Block Winner Selection

In the block winner selection process, miners are being selected according to the consensus mechanism among all of the active miners, since the whole process is being handled within a private blockchain network, a secure environment. The algorithm keeps track of the recently selected miners to provide even distribution among them and resets it after each cycle.

Each miner in the network is a validator and there is no other rule to be get rewarded after the block creation other than being active in the network. Network activity is accomplished automatically right after the first non-fungible token metadata request and could be restricted by the administration as a result of term violations.

Mempool

Mempool acts like a pub/sub mechanism which is very identical to the Block Channel. Each transaction created is sent to the mempool to be fetched by the subscriber root node. Whenever a transaction is available, the transaction would be contained in the block data then be validated by the miners. In this way, while the block generation does not require any transaction to be available, the transaction records will also be possible to keep track of, which makes it possible to detect unintended or malicious transactions.

Maptoken in Miner Ape Pool Ecosystem

All the network activity starts with the first mint. After the first mint, an underlying MAPT account for both the owner and NFTs is created.
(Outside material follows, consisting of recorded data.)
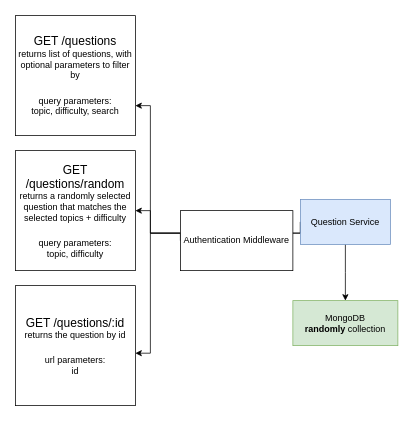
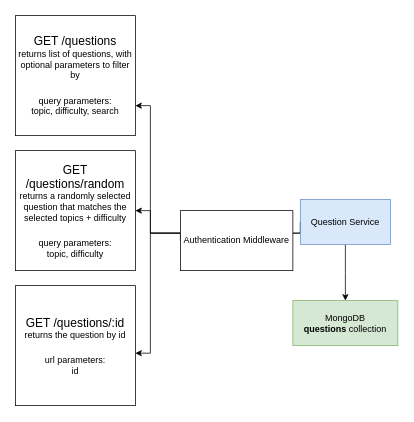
  <mxCell id="0" />
  <mxCell id="1" parent="0" />
  <mxCell id="2" style="edgeStyle=orthogonalEdgeStyle;rounded=0;orthogonalLoop=1;jettySize=auto;html=1;exitX=0;exitY=0.5;exitDx=0;exitDy=0;" parent="1" source="5" target="6" edge="1"><mxGeometry relative="1" as="geometry"><mxPoint x="210" y="150" as="targetPoint" /><Array as="points"><mxPoint x="200" y="310" /><mxPoint x="200" y="140" /></Array></mxGeometry></mxCell>
  <mxCell id="3" style="edgeStyle=orthogonalEdgeStyle;rounded=0;orthogonalLoop=1;jettySize=auto;html=1;entryX=1;entryY=0.5;entryDx=0;entryDy=0;exitX=0;exitY=0.5;exitDx=0;exitDy=0;" parent="1" source="5" target="7" edge="1"><mxGeometry relative="1" as="geometry"><Array as="points"><mxPoint x="200" y="310" /><mxPoint x="200" y="280" /></Array></mxGeometry></mxCell>
  <mxCell id="4" style="edgeStyle=orthogonalEdgeStyle;rounded=0;orthogonalLoop=1;jettySize=auto;html=1;" parent="1" source="5" edge="1"><mxGeometry relative="1" as="geometry"><mxPoint x="460" y="400" as="targetPoint" /></mxGeometry></mxCell>
  <mxCell id="5" value="Question Service" style="rounded=0;whiteSpace=wrap;html=1;fillColor=#dae8fc;strokeColor=#6c8ebf;" parent="1" vertex="1"><mxGeometry x="400" y="265" width="120" height="60" as="geometry" /></mxCell>
  <mxCell id="6" value="&lt;font style=&quot;font-size: 16px;&quot;&gt;GET /questions&lt;/font&gt;&lt;div&gt;&lt;font&gt;returns list of questions, with optional parameters to filter by&lt;br&gt;&lt;/font&gt;&lt;div&gt;&lt;div&gt;&lt;span style=&quot;font-size: 16px;&quot;&gt;&lt;br&gt;&lt;/span&gt;&lt;div&gt;query parameters:&lt;/div&gt;&lt;div&gt;topic, difficulty, search&lt;/div&gt;&lt;/div&gt;&lt;/div&gt;&lt;/div&gt;" style="rounded=0;whiteSpace=wrap;html=1;" parent="1" vertex="1"><mxGeometry x="20" y="20" width="160" height="160" as="geometry" /></mxCell>
  <mxCell id="7" value="&lt;font style=&quot;font-size: 16px;&quot;&gt;GET /questions/random&lt;/font&gt;&lt;div&gt;&lt;font&gt;returns a randomly selected question that matches the selected topics + difficulty&lt;br&gt;&lt;/font&gt;&lt;div&gt;&lt;div&gt;&lt;span style=&quot;font-size: 16px;&quot;&gt;&lt;br&gt;&lt;/span&gt;&lt;div&gt;query parameters:&lt;/div&gt;&lt;div&gt;topic, difficulty&lt;/div&gt;&lt;/div&gt;&lt;/div&gt;&lt;/div&gt;" style="rounded=0;whiteSpace=wrap;html=1;" parent="1" vertex="1"><mxGeometry x="20" y="200" width="160" height="160" as="geometry" /></mxCell>
  <mxCell id="8" value="&lt;font style=&quot;font-size: 16px;&quot;&gt;GET /questions/:id&lt;/font&gt;&lt;div&gt;&lt;font&gt;returns the question by id&lt;br&gt;&lt;/font&gt;&lt;div&gt;&lt;span style=&quot;font-size: 16px;&quot;&gt;&lt;br&gt;&lt;/span&gt;&lt;div&gt;url parameters:&lt;/div&gt;&lt;div&gt;id&lt;/div&gt;&lt;/div&gt;&lt;/div&gt;" style="rounded=0;whiteSpace=wrap;html=1;" parent="1" vertex="1"><mxGeometry x="20" y="380" width="160" height="160" as="geometry" /></mxCell>
  <mxCell id="9" style="edgeStyle=orthogonalEdgeStyle;rounded=0;orthogonalLoop=1;jettySize=auto;html=1;entryX=1;entryY=0.563;entryDx=0;entryDy=0;entryPerimeter=0;exitX=0;exitY=0.5;exitDx=0;exitDy=0;" parent="1" source="10" target="8" edge="1"><mxGeometry relative="1" as="geometry"><Array as="points"><mxPoint x="200" y="310" /><mxPoint x="200" y="470" /></Array></mxGeometry></mxCell>
  <mxCell id="10" value="Authentication Middleware" style="rounded=0;whiteSpace=wrap;html=1;" parent="1" vertex="1"><mxGeometry x="240" y="280" width="150" height="80" as="geometry" /></mxCell>
- <mxCell id="11" value="MongoDB&lt;div&gt;&lt;b&gt;randomly&lt;/b&gt;&amp;nbsp;collection&lt;/div&gt;" style="rounded=0;whiteSpace=wrap;html=1;fillColor=#d5e8d4;strokeColor=#82b366;" parent="1" vertex="1"><mxGeometry x="390" y="400" width="140" height="60" as="geometry" /></mxCell>
+ <mxCell id="11" value="MongoDB&lt;div&gt;&lt;b&gt;questions&lt;/b&gt;&amp;nbsp;collection&lt;/div&gt;" style="rounded=0;whiteSpace=wrap;html=1;fillColor=#d5e8d4;strokeColor=#82b366;" parent="1" vertex="1"><mxGeometry x="390" y="400" width="140" height="60" as="geometry" /></mxCell>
Owner Ethereum accounts in which they hold the MAP NFTs are directly linked to their MAPT account to pursue signing and verification process using their Ethereum wallets linked to their accounts. However, the underlying mechanism uses elliptic-curve cryptography to generate public and private keys for the MAPT accounts to sign and verify the transactions before sending and reading them from the Mempool respectively. It should be well understood that NFT and holders have different MAPT accounts since the NFTs act like independent miners in the network and get rewarded according to their rarity score. Although holder accounts are directly linked to the MAPT accounts the NFT accounts are not linked to the Ethereum accounts. Therefore the owner's ability to access funds will also be transferred to the new owner if NFT is sold in the secondary market. For example, if an NFT MAPT account has X amount of MAPT as funds, the owner of this NFT sells the NFT on the secondary market without withdrawing MAPT, the owner loses the X amount of MAPT along with this NFT.
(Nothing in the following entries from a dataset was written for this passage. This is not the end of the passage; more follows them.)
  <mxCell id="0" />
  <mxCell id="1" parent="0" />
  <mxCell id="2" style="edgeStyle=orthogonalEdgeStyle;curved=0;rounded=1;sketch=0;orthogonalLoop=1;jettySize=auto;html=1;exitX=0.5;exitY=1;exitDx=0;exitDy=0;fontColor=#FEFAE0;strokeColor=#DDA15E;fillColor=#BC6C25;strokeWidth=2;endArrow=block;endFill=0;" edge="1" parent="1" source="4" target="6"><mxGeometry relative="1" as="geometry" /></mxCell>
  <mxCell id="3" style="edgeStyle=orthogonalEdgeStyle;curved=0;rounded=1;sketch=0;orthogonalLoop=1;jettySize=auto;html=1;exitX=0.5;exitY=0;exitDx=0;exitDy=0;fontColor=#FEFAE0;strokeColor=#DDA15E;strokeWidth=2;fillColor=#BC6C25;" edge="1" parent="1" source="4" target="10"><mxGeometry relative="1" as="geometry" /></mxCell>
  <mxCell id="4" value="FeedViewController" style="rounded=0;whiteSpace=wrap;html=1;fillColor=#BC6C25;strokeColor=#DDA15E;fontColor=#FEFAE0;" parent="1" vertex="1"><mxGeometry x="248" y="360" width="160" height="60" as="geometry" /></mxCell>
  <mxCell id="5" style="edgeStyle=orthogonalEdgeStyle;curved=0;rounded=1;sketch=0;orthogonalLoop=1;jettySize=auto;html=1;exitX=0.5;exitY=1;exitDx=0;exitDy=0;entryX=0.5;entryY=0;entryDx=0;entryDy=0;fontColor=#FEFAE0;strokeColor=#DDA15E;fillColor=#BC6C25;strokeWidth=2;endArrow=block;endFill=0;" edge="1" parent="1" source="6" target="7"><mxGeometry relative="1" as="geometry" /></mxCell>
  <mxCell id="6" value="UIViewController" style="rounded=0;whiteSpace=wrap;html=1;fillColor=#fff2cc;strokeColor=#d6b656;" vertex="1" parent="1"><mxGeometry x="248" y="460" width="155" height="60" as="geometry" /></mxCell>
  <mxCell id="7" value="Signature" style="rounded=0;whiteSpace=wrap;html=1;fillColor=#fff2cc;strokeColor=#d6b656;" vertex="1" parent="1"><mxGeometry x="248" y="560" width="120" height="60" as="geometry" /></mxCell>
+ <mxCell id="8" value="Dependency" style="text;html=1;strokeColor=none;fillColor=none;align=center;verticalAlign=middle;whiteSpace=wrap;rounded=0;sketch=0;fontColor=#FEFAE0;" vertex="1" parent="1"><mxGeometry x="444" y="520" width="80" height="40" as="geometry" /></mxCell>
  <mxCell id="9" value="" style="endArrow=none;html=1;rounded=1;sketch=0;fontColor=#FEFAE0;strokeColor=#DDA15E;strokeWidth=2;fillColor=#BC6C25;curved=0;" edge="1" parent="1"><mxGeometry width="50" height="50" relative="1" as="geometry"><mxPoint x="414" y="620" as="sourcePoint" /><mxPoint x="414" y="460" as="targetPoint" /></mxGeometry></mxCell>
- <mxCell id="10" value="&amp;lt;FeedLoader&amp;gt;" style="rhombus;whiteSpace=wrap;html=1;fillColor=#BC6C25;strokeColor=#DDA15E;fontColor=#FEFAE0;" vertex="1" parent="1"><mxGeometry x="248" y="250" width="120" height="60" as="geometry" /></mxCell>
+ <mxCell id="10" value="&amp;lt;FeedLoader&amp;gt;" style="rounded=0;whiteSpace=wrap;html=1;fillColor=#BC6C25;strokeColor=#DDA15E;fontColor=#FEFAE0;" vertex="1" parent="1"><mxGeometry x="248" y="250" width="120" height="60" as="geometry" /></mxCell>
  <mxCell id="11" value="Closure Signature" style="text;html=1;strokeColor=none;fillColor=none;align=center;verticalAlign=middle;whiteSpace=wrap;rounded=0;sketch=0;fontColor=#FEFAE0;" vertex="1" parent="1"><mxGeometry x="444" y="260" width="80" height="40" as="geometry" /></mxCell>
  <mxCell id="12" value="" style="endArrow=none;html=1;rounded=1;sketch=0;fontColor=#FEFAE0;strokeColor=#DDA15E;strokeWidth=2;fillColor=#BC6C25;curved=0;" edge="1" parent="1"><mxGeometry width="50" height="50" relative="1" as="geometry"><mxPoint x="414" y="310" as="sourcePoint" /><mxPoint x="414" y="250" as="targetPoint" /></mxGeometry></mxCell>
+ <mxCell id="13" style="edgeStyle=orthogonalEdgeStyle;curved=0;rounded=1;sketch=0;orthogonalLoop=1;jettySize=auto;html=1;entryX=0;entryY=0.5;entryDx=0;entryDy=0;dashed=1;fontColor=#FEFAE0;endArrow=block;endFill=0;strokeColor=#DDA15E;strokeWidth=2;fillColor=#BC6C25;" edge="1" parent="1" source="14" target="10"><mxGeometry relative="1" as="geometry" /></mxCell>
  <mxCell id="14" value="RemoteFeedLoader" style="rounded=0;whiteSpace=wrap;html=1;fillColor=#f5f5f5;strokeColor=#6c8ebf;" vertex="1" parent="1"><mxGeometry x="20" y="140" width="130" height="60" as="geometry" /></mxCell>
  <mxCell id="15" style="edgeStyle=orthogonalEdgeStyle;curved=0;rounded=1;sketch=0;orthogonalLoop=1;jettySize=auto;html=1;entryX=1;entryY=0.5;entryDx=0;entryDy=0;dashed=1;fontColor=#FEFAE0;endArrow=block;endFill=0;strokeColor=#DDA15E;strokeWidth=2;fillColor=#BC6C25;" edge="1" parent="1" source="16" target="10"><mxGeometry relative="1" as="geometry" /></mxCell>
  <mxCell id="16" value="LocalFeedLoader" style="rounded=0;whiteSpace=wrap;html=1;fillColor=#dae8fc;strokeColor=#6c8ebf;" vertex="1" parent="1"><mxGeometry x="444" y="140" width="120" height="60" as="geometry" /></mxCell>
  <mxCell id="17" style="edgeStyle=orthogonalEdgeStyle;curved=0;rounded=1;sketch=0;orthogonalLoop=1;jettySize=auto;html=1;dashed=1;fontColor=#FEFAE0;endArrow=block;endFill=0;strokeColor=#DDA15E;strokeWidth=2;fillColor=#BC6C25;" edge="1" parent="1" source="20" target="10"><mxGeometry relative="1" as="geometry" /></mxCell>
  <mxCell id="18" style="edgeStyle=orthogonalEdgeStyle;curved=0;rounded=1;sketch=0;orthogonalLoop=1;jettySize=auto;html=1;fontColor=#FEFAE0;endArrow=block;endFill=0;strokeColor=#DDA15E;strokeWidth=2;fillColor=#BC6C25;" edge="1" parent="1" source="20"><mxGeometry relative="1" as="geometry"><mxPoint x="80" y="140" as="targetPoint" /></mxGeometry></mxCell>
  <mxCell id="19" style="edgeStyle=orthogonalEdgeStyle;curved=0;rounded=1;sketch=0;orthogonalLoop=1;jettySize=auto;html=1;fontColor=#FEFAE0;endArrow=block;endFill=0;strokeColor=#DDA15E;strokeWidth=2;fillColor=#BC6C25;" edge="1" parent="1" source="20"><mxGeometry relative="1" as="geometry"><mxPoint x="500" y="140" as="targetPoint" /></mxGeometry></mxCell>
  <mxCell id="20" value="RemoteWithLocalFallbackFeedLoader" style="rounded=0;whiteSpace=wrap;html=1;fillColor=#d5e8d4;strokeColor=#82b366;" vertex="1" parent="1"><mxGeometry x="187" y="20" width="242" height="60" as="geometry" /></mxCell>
Root node starts generating blocks that have a generation rate adjusted with the number of miners (MAP NFTs) in the mining pool. Each NFT acts like a miner and validates the blocks and gets rewarded with MAPT which is proportional to its rarity score. Each NFT account has a maximum amount of MAPT it can deposit. If the amount is exceeded, the miner would stop mining MAPT therefore the amount has to be deposited from the NFT account to the owner account regularly to be able to continue mining without interruptions.